## [Page text]
-- -- --

Nowhere else on the face of the earth can be found so dense a population, covering such a vast extent of country, living under an ancient system of laws and yet without a general government, as existed in India at the advent of the British. China during most of its history has had a well organized governmental system, whose authority has been recognized over most or all of its territory. Its people also have been mainly of one race. India exhibits the peculiar spectacle of a vast empire, with endless diversity of races, speaking many different languages, yet recognizing and obeying in its main precepts a code of laws promulgated in the dim past by unknown persons, a code which was never promulgated by a sovereign power having dominion over the ancestors of the people or the land in which they dwell. It owes its authority mainly to the teachings of the Brahmans and to its adoption as the rule of decision by the judges and rulers in past ages, as it has been adopted and followed by the British in recent times. Some analogies to this may be found in the adoption of the principles of the Roman civil law by countries never subject to the empire, and in the adoption of the Koran as the law of all Mohammedans, but in the one case the system was

gradually developed under a strong government ruling a vast empire, and in the other the authority of the law is consequent on religious faith.

-- -- --

## [Information]
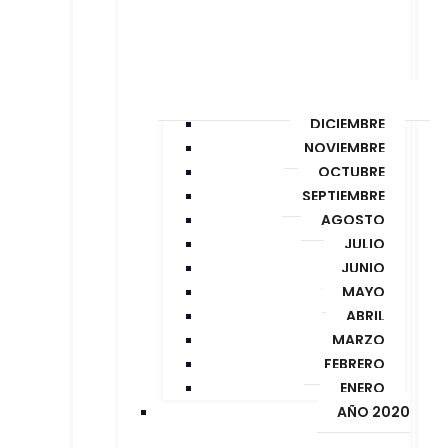
DICIEMBRE
NOVIEMBRE
OCTUBRE
SEPTIEMBRE
AGOSTO
JULIO
JUNIO
MAYO
ABRIL
MARZO
FEBRERO
ENERO
AÑO 2020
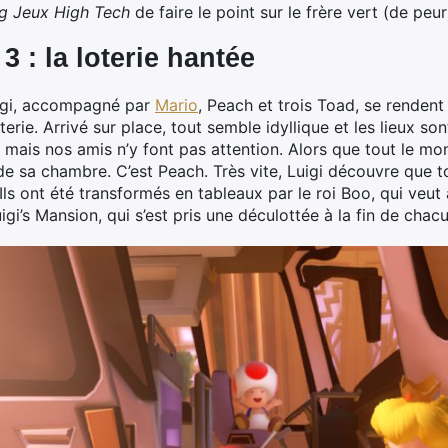
g Jeux High Tech
de faire le point sur le frère vert (de peur
3 : la loterie hantée
igi, accompagné par
Mario
, Peach et trois Toad, se rendent
terie. Arrivé sur place, tout semble idyllique et les lieux so
e, mais nos amis n’y font pas attention. Alors que tout le 
 de sa chambre. C’est Peach. Très vite, Luigi découvre que 
. Ils ont été transformés en tableaux par le roi Boo, qui veu
gi’s Mansion, qui s’est pris une déculottée à la fin de chacu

-- -- --

## [Request A]
Reproduce the entire passage on law in India word for word, without any change.
## [Request B]
State how many lines of the records contain the string "tout", with uppercase and lowercase treated as different. Reply with the number alone.

## [Exercise result A]
Nowhere else on the face of the earth can be found so dense a population, covering such a vast extent of country, living under an ancient system of laws and yet without a general government, as existed in India at the advent of the British. China during most of its history has had a well organized governmental system, whose authority has been recognized over most or all of its territory. Its people also have been mainly of one race. India exhibits the peculiar spectacle of a vast empire, with endless diversity of races, speaking many different languages, yet recognizing and obeying in its main precepts a code of laws promulgated in the dim past by unknown persons, a code which was never promulgated by a sovereign power having dominion over the ancestors of the people or the land in which they dwell. It owes its authority mainly to the teachings of the Brahmans and to its adoption as the rule of decision by the judges and rulers in past ages, as it has been adopted and followed by the British in recent times. Some analogies to this may be found in the adoption of the principles of the Roman civil law by countries never subject to the empire, and in the adoption of the Koran as the law of all Mohammedans, but in the one case the system was

gradually developed under a strong government ruling a vast empire, and in the other the authority of the law is consequent on religious faith.

## [Exercise result B]
2